(Beginning of DATA)
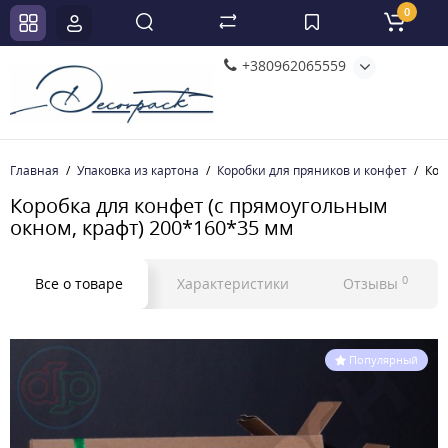
0
+380962065559
Главная
Упаковка из картона
Коробки для пряников и конфет
Кор
Коробка для конфет (c прямоугольным
окном, крафт) 200*160*35 мм
0
Все о товаре
Характеристики
Отзывы
Популярный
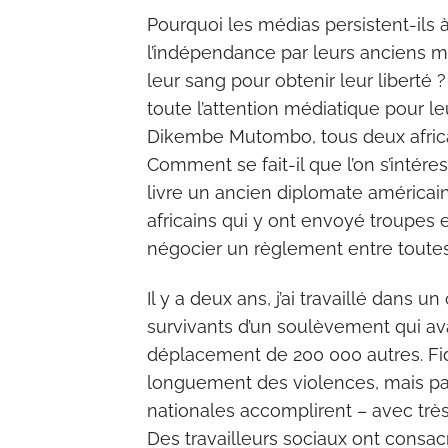
Pourquoi les médias persistent-ils à
l’indépendance par leurs anciens ma
leur sang pour obtenir leur liberté 
toute l’attention médiatique pour l
Dikembe Mutombo, tous deux africa
Comment se fait-il que l’on s’inté
livre un ancien diplomate américa
africains qui y ont envoyé troupes 
négocier un règlement entre toutes 
Il y a deux ans, j’ai travaillé dans
survivants d’un soulèvement qui ava
déplacement de 200 000 autres. Fid
longuement des violences, mais pas 
nationales accomplirent – avec très
Des travailleurs sociaux ont consa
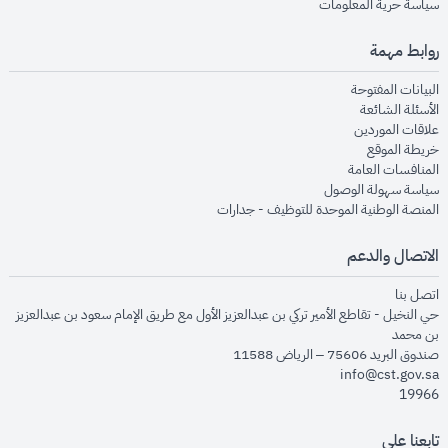
opens in new window
سياسة حرية المعلومات
روابط مهمة
opens in new window
البيانات المفتوحة
opens in new window
الأسئلة الشائعة
opens in new window
علاقات الموردين
opens in new window
خريطة الموقع
opens in new window
المنافسات العامة
opens in new window
سياسة سهولة الوصول
opens in new window
المنصة الوطنية الموحدة للتوظيف - جدارات
الاتصال والدعم
opens in new window
اتصل بنا
حي النخيل - تقاطع الأمير تركي بن عبدالعزيز الأول مع طريق الإمام سعود بن عبدالعزيز
بن محمد
صندوق البريد 75606 – الرياض 11588
info@cst.gov.sa
19966
تابعنا على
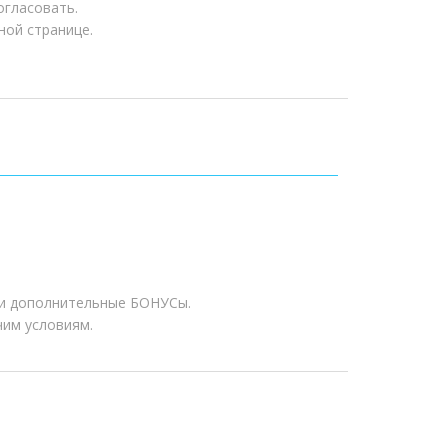
огласовать.
ной странице.
 и
дополнительные БОНУСы
.
чим условиям.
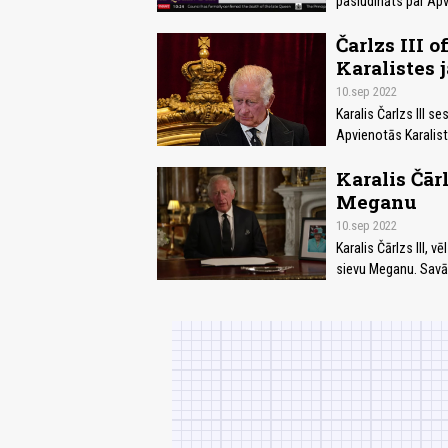
pasludināts par Ap
Čarlzs III 
Karalistes
10.sep 2022
Karalis Čarlzs III 
Apvienotās Karalis
Karalis Čār
Meganu
10.sep 2022
Karalis Čārlzs III, 
sievu Meganu. Savā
(End of DATA)
ABOUT THIS EXERCISE:
Using the data above, give again exactly the lines starting at the one holding "Коробка для конфет (c прямоугольным" and ending at the one holding "المنصة الوطنية الموحدة للتوظيف - جدارات", inclusive, and nothing more. Omit the pictures.

WRITTEN SOLUTION:
Коробка для конфет (c прямоугольным
окном, крафт) 200*160*35 мм
0
Все о товаре
Характеристики
Отзывы
Популярный
Pourquoi les médias persistent-ils à
l’indépendance par leurs anciens ma
leur sang pour obtenir leur liberté 
toute l’attention médiatique pour l
Dikembe Mutombo, tous deux africa
Comment se fait-il que l’on s’inté
livre un ancien diplomate américa
africains qui y ont envoyé troupes 
négocier un règlement entre toutes 
Il y a deux ans, j’ai travaillé dans
survivants d’un soulèvement qui ava
déplacement de 200 000 autres. Fid
longuement des violences, mais pas 
nationales accomplirent – avec très
Des travailleurs sociaux ont consa
opens in new window
سياسة حرية المعلومات
روابط مهمة
opens in new window
البيانات المفتوحة
opens in new window
الأسئلة الشائعة
opens in new window
علاقات الموردين
opens in new window
خريطة الموقع
opens in new window
المنافسات العامة
opens in new window
سياسة سهولة الوصول
opens in new window
المنصة الوطنية الموحدة للتوظيف - جدارات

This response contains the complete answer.